Pour les éleveurs, cette révision justifie une intensification des mesures de régulation. Plus de loups signifie davantage d’attaques potentielles, donc une nécessité accrue de protéger les troupeaux par des moyens létaux. À l’inverse, les défenseurs de la biodiversité y voient la preuve qu’une cohabitation est possible et plaident pour une transformation profonde des pratiques agricoles, appuyée sur des aides renforcées aux protections non létales : parcs mobiles, chiens de garde, présence humaine nocturne.
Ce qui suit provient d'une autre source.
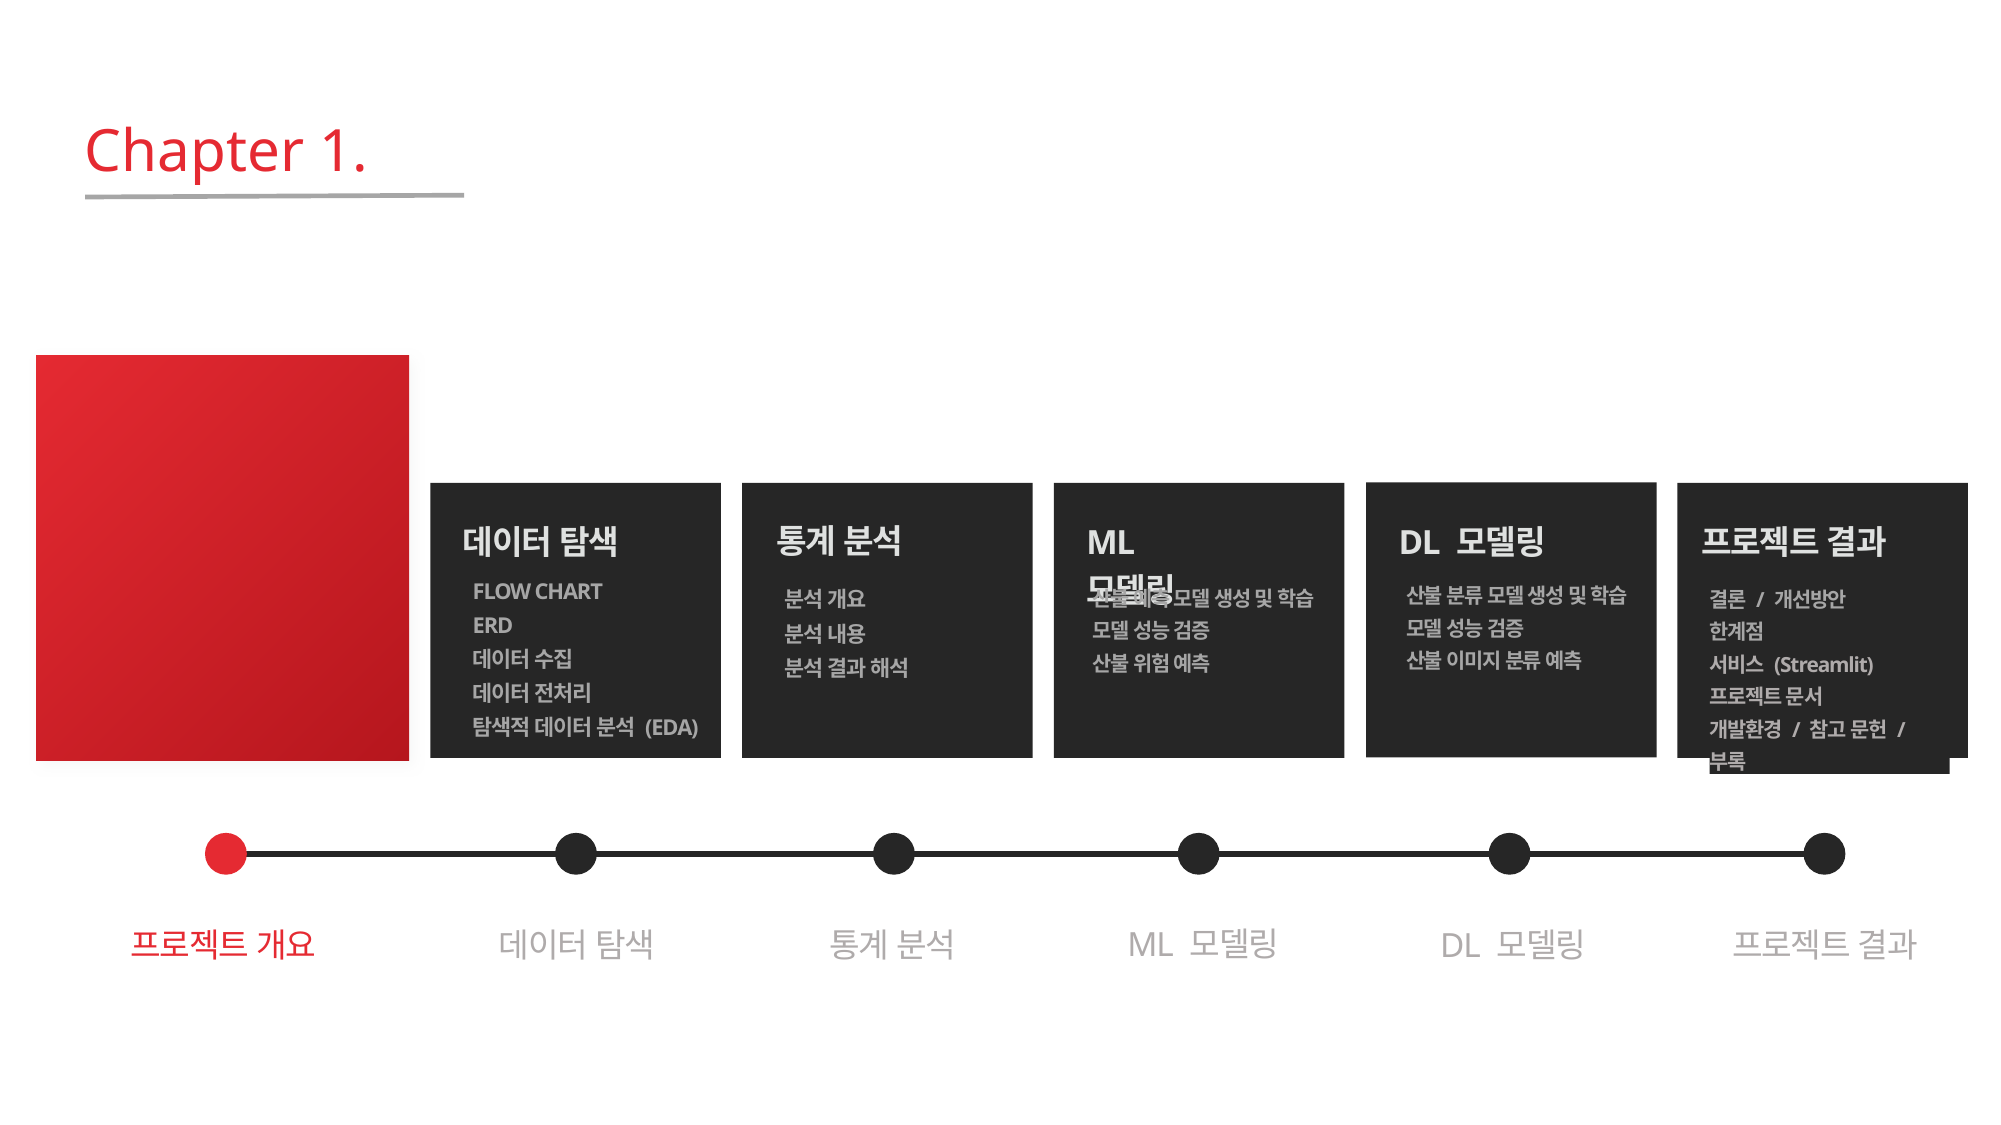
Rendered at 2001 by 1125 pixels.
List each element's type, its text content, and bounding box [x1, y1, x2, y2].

text_box [203, 831, 248, 876]
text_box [1053, 482, 1345, 758]
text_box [36, 355, 410, 761]
text_box [555, 854, 597, 875]
text_box 프로젝트 결과 [1732, 915, 1919, 964]
text_box 통계 분석 [829, 915, 957, 964]
text_box Chapter 1. [85, 112, 497, 183]
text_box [741, 482, 1033, 758]
text_box [873, 832, 915, 853]
text_box ML 모델링 [1127, 915, 1280, 964]
text_box [555, 832, 597, 853]
text_box [1488, 854, 1531, 875]
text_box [430, 482, 721, 758]
text_box DL 모델링 [1440, 915, 1586, 964]
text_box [1365, 482, 1657, 758]
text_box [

Les chercheurs, eux, insistent sur un point crucial : aucune décision ne doit reposer sur un chiffre isolé. L’étude intègre une marge d’incertitude incompressible, inhérente à toute observation écologique. Ils plaident pour une gestion adaptative, capable d’évoluer avec les connaissances disponibles tout en respectant les objectifs de conservation à long terme. Figer une politique sur une estimation ponctuelle reviendrait à ignorer la dynamique propre d’une espèce mobile et discrète.
Le loup, longtemps insaisissable, devient ainsi quantifiable. Et cette quantification oblige chacun à sortir des postures symboliques. Ni spectre mythique ni icône intouchable, il s’impose désormais comme un acteur mesuré du territoire français. Son avenir ne dépend plus de la science, mais des choix politiques qui en découleront.